Using zip or compressed tar Files
You can use jobs to run an entire Python project that you archive into a single file.
zip or compressed tar files that are run as a job can leverage the Data Science service conda environments, and, the custom conda environments.
For the job run, you point to the main entry file using the
JOB_RUN_ENTRYPOINT
environment variable. This variable is only
used with jobs that use zip or compressed tar job artifacts.
Using a Data Science Conda Environment
You can use one of the Data Science conda environments that are included in the service.
A conda environment encapsulates all the third-party Python dependencies (such as Numpy, Dask, or XGBoost) that the job run requires. Data Science conda environments are included and maintained in the service. If you don't specify a conda environment as part of job and job run configurations, a conda environment isn't used because there's no default.

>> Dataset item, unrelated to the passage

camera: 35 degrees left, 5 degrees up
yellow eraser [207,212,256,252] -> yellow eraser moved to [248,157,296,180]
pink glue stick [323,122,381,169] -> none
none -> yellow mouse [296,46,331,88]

Your job code is embedded in a Data Science conda environment:
Using a Custom Conda Environment
You can use a zip and compressed tar file jobs with custom conda environments, as well as Data Science conda environments.

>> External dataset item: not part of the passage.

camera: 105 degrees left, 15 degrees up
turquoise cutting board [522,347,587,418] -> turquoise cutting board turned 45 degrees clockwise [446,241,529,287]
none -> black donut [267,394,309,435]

A conda environment encapsulates all the third-party Python dependencies (like Numpy, Dask, or XGBoost) that your job run requires. You create, publish, and maintain custom conda environments. If you don't specify a conda environment as part of job and job run configurations, a conda environment isn't used because there is no default
Your job code is embedded in a custom conda environment like this:
Using a Runtime YAML File
You can use a runtime YAML file to configure job environment variables rather than using the Console or SDK.
Before you begin:
Download, unzip, and review the jobruntime.yaml and conda_pack_test.py sample files to create and test your job project.
Using a jobruntime.yaml
file makes setting custom environment
variables in your project easier.
Using a Vault
You can integrate the OCI Vault service into Data Science jobs using resource principals.
Before you begin:
-
For the resource principal in the job to have access to a vault, ensure that you have a dynamic group in your compartment that either specifies the instance or the resource principal. For example, you could use the resource principal and a dynamic group with this rule:
all {resource.type='datasciencejobrun',resource.compartment.id='<compartment_ocid>'}
-
For the job to run, you have to ensure that you have at least be able to manage secret-family on the dynamic group. For example:
Allow dynamic-group <dynamic_group_name> to manage secret-family in compartment <compartment_name>
The Using the OCI Instance Principals and Vault with Python to retrieve a Secret blog post provides useful details.
-
Download, unzip, and review the
zipped_python_job.zip
sample file that demonstrates the following:- Initializing the vault client in the job using the Python SDK
- Reads a secret by using the secret OCID.
- Decodes the secrete bundle and shows the actual secret content.
Since jobs have access to the resource principal, you could initialize all the Vault clients available in the Python SDK.
-
Create a vault that has a master key, a secret, and add policy statement to all the job resource principals to
manage secret-family
.
- From the Console, create a new job.
- Run the job to test that it works.
- Monitor the job run for a successful finish.
- (Optional) If you used logging, then you can review them to see the job run values.